* YOUR ASSIGNMENT
In the data below, how many lines contain the string "viewBox"? Give only the number.

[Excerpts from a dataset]
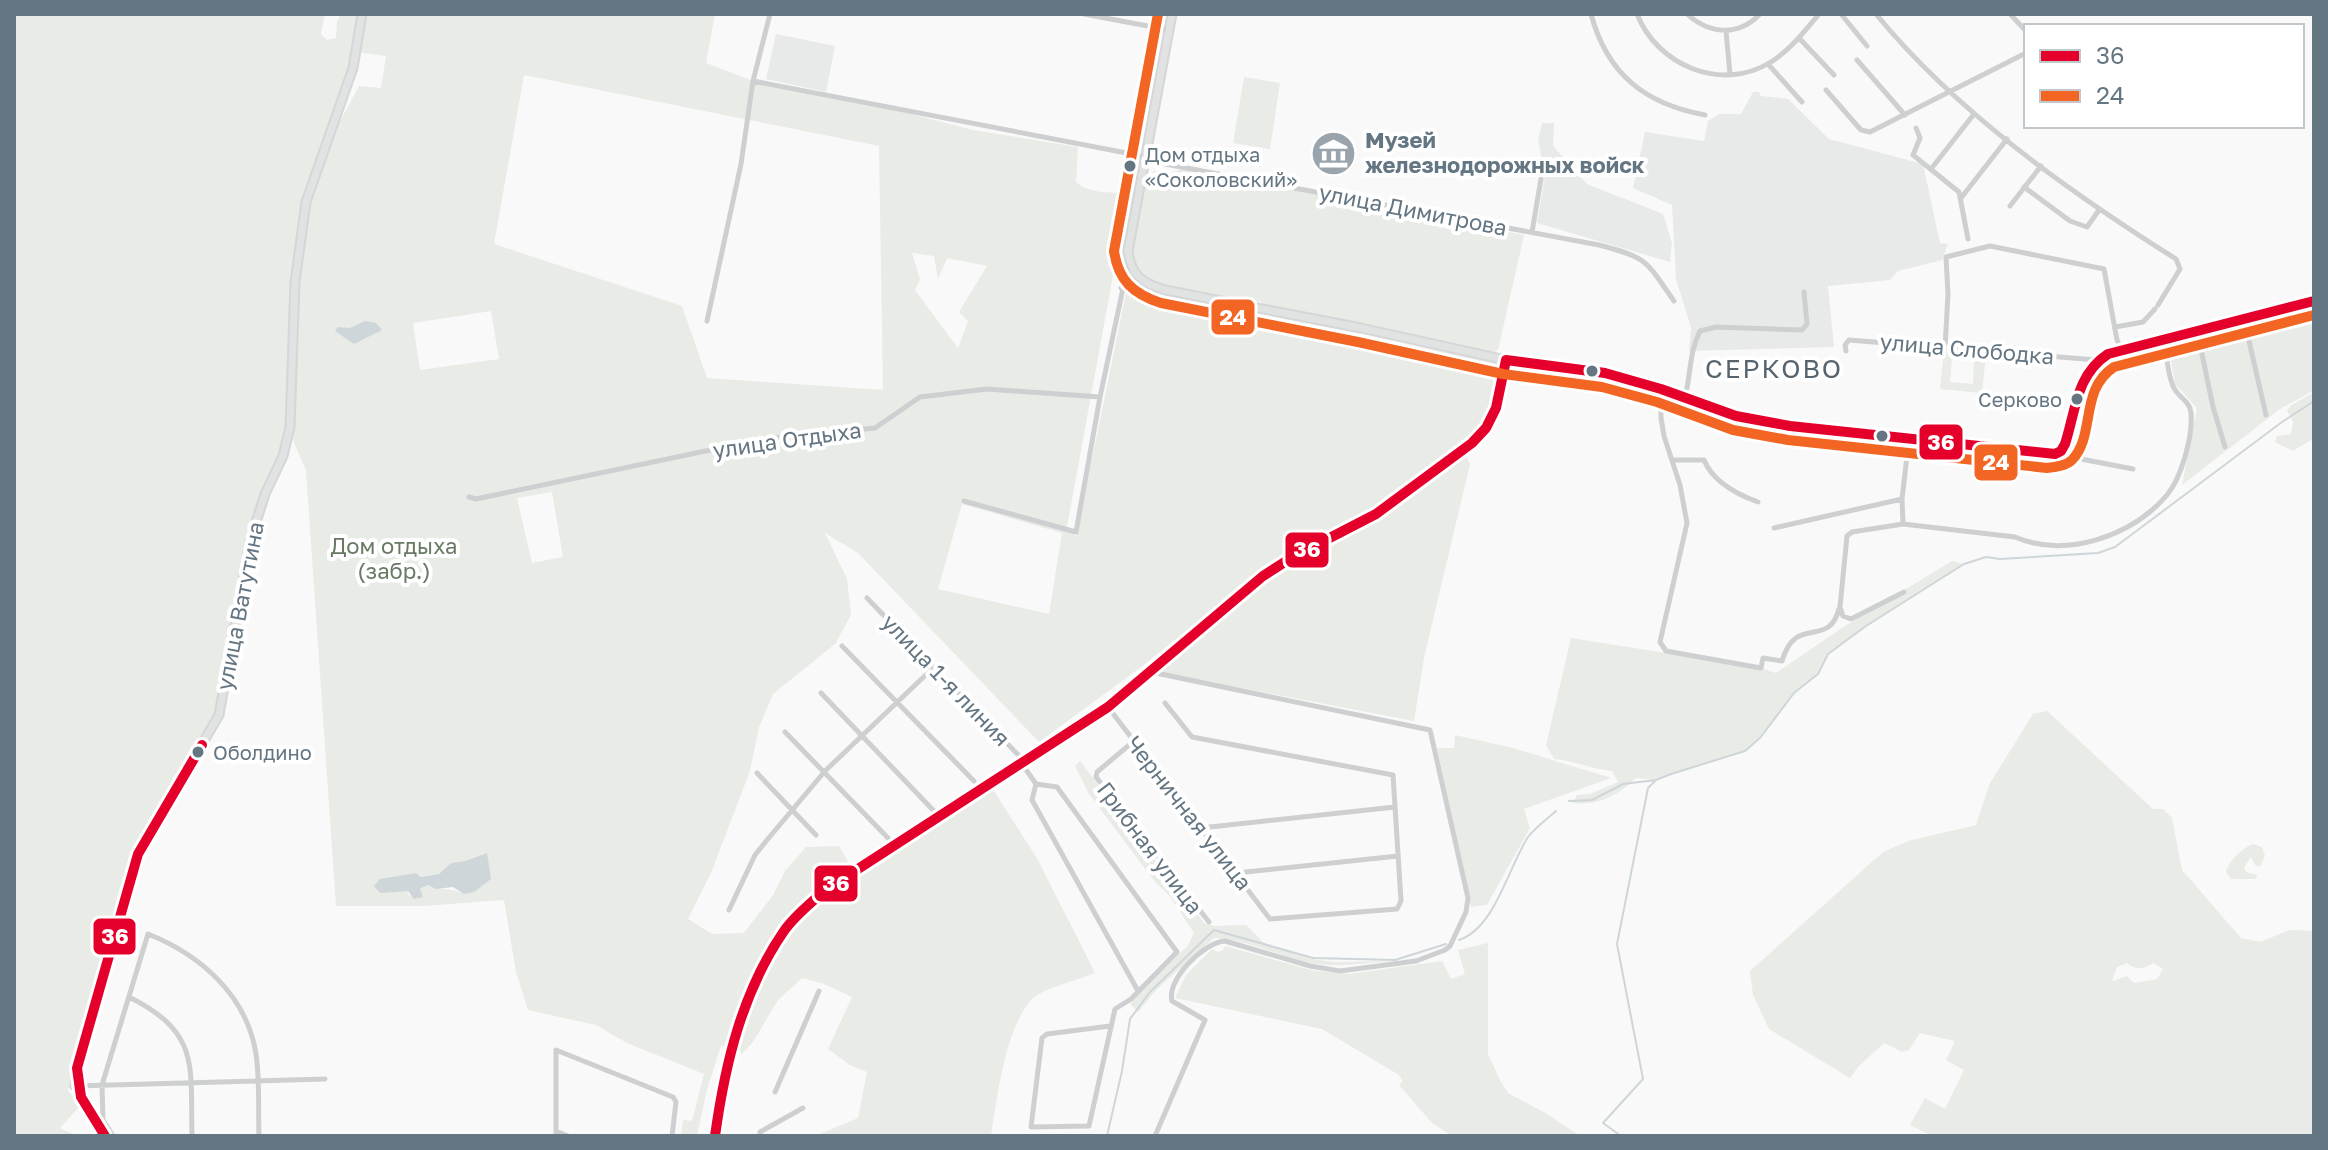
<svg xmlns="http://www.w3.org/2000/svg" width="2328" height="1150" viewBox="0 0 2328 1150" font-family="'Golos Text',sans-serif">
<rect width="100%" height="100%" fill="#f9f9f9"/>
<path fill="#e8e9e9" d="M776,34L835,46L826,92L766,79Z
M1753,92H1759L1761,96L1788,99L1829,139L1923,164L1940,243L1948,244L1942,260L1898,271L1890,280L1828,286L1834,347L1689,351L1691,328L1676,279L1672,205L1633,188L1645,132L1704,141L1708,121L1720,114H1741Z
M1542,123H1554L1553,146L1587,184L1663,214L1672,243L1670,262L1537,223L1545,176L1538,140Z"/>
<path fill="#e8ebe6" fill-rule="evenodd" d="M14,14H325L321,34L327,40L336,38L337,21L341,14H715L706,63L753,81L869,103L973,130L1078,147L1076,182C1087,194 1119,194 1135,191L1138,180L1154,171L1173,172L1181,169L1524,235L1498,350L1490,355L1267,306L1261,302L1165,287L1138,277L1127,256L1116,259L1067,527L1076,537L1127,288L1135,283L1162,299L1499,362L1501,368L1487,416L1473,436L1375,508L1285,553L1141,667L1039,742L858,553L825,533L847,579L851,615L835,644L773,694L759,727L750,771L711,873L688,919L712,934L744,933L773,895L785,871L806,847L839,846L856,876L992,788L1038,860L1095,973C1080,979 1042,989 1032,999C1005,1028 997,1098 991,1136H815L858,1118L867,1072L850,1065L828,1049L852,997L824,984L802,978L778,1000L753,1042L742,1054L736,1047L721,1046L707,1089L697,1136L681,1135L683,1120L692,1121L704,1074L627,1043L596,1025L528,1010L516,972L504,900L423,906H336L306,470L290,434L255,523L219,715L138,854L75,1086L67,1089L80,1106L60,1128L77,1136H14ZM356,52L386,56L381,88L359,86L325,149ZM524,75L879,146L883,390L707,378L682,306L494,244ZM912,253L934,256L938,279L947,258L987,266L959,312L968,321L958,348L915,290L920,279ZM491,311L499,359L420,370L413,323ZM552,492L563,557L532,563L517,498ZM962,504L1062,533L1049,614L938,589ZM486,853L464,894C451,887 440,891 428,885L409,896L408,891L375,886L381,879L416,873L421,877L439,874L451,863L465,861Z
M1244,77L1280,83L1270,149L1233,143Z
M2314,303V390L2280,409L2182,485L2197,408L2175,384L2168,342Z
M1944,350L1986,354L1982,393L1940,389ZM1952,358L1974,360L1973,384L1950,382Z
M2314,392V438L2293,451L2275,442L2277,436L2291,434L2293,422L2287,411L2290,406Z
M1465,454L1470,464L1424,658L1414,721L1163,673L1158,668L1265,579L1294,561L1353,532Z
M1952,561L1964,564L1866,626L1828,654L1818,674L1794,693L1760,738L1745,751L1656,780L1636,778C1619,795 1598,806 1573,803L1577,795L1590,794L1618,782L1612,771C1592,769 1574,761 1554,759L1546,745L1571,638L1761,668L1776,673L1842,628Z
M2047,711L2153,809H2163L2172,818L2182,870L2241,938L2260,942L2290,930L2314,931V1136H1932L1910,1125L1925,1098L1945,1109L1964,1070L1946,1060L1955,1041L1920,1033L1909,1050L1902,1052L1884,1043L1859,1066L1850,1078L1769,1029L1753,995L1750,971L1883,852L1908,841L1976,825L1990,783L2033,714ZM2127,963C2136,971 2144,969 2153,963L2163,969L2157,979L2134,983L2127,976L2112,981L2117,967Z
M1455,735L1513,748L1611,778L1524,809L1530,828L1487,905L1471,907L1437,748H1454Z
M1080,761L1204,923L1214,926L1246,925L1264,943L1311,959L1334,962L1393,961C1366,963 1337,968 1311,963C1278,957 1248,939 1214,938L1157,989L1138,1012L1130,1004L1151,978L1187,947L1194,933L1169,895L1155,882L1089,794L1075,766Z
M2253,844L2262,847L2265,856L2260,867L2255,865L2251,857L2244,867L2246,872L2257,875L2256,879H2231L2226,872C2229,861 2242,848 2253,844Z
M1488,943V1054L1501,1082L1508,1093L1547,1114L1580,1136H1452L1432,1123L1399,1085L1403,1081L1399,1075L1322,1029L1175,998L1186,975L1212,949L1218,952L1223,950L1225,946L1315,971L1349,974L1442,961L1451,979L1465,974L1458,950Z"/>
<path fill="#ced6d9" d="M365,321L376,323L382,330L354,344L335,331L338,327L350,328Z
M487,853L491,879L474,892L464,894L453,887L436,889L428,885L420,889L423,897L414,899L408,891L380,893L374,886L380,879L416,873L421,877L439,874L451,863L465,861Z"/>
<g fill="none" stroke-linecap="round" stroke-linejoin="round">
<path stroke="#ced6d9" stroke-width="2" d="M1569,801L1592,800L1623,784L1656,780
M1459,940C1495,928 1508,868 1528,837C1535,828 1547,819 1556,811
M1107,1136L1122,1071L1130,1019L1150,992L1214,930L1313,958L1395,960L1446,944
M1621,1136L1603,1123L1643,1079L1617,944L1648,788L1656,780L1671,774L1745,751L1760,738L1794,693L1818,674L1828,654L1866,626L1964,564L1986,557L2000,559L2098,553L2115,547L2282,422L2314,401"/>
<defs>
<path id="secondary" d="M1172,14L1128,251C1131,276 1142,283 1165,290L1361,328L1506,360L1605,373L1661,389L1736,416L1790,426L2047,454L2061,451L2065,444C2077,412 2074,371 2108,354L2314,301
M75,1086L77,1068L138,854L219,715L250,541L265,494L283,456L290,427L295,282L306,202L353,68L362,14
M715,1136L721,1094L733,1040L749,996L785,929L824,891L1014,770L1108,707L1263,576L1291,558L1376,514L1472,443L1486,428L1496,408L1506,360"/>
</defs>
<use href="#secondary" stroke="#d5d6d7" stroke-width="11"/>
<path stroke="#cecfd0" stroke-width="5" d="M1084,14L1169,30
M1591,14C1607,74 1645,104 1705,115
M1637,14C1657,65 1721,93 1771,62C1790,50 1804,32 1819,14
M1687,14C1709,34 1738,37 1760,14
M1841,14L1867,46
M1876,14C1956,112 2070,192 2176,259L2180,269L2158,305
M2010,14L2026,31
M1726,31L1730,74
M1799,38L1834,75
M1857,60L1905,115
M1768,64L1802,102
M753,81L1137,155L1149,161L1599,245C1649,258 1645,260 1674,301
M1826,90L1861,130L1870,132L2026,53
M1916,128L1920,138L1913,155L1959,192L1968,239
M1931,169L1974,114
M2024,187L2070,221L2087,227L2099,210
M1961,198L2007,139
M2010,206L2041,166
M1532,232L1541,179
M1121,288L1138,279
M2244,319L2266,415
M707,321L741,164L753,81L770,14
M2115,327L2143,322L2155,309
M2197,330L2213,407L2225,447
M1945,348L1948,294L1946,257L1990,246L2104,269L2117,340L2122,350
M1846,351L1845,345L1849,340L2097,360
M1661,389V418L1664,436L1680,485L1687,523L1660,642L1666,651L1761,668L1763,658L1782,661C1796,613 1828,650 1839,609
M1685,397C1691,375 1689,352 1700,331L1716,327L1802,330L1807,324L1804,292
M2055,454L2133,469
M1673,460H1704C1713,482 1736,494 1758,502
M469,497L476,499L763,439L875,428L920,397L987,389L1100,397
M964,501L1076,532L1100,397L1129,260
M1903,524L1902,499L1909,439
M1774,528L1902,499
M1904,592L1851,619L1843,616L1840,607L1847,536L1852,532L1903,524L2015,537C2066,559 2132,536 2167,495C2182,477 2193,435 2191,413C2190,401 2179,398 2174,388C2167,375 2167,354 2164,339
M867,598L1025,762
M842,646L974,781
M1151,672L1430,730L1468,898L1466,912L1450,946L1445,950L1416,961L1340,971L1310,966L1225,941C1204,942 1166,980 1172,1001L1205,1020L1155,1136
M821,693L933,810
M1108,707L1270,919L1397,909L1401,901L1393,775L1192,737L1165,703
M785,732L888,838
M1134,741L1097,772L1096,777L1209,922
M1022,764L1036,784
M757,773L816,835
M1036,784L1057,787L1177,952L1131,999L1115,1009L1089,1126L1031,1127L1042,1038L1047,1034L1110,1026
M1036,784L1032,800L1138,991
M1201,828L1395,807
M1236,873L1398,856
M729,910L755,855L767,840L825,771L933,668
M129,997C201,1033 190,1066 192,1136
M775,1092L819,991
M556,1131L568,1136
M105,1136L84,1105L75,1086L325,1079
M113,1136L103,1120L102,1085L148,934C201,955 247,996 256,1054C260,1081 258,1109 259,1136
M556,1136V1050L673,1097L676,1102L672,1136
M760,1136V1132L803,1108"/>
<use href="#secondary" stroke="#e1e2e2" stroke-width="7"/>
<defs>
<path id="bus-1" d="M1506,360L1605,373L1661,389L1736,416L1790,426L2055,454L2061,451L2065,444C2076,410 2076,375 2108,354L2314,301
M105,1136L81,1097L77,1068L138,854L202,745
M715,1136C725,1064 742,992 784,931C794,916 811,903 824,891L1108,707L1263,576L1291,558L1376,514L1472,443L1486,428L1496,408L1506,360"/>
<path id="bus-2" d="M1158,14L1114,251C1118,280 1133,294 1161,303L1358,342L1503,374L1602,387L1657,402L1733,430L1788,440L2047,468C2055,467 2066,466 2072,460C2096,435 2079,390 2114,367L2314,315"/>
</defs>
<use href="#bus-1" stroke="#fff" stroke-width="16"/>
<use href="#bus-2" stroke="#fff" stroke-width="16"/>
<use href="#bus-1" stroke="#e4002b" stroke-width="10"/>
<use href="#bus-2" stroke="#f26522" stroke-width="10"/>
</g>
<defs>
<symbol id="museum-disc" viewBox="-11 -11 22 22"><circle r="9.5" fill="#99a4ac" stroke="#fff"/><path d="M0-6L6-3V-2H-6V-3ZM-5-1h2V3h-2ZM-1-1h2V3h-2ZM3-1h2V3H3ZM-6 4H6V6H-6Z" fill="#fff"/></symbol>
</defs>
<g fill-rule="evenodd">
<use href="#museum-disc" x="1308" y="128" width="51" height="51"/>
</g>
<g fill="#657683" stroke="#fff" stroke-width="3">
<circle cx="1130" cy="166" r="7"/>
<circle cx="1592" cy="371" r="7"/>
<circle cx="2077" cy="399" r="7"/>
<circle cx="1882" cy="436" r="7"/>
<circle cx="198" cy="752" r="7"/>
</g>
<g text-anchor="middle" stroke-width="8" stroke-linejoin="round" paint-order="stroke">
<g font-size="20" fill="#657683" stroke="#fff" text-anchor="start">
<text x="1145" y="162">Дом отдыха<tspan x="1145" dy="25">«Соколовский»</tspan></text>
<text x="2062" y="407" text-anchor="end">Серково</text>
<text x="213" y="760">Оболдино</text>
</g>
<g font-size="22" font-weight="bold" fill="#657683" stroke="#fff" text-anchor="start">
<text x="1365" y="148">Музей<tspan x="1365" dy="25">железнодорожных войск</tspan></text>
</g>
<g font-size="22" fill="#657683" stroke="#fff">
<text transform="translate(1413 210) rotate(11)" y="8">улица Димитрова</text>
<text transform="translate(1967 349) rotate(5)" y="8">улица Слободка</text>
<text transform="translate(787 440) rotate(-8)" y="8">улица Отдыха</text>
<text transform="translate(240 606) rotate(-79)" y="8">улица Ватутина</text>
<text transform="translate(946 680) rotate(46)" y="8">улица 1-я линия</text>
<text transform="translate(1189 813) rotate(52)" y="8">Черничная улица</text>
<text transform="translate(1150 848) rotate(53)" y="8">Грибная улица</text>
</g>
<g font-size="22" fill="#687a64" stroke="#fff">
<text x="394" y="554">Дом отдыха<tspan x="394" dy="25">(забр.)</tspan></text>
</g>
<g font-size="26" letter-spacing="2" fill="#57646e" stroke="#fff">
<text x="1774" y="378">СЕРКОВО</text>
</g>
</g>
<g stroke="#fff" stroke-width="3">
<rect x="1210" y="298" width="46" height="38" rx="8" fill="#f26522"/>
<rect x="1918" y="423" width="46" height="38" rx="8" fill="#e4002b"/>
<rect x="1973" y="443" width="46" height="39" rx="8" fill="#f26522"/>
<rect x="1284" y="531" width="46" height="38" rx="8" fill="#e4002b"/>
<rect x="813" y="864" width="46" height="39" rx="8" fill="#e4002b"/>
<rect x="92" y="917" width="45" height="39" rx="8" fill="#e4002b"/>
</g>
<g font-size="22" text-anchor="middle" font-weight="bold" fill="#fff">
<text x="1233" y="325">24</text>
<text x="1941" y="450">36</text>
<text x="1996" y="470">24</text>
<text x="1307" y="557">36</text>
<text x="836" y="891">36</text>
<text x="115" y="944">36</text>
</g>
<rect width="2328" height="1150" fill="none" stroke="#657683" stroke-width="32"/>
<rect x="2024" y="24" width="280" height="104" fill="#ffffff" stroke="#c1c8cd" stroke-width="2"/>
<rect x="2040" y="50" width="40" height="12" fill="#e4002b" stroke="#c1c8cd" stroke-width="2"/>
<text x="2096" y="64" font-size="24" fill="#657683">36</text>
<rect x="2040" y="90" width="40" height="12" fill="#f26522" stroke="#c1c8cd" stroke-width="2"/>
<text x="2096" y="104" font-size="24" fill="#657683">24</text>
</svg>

* RESPONSE TO THE EXERCISE
2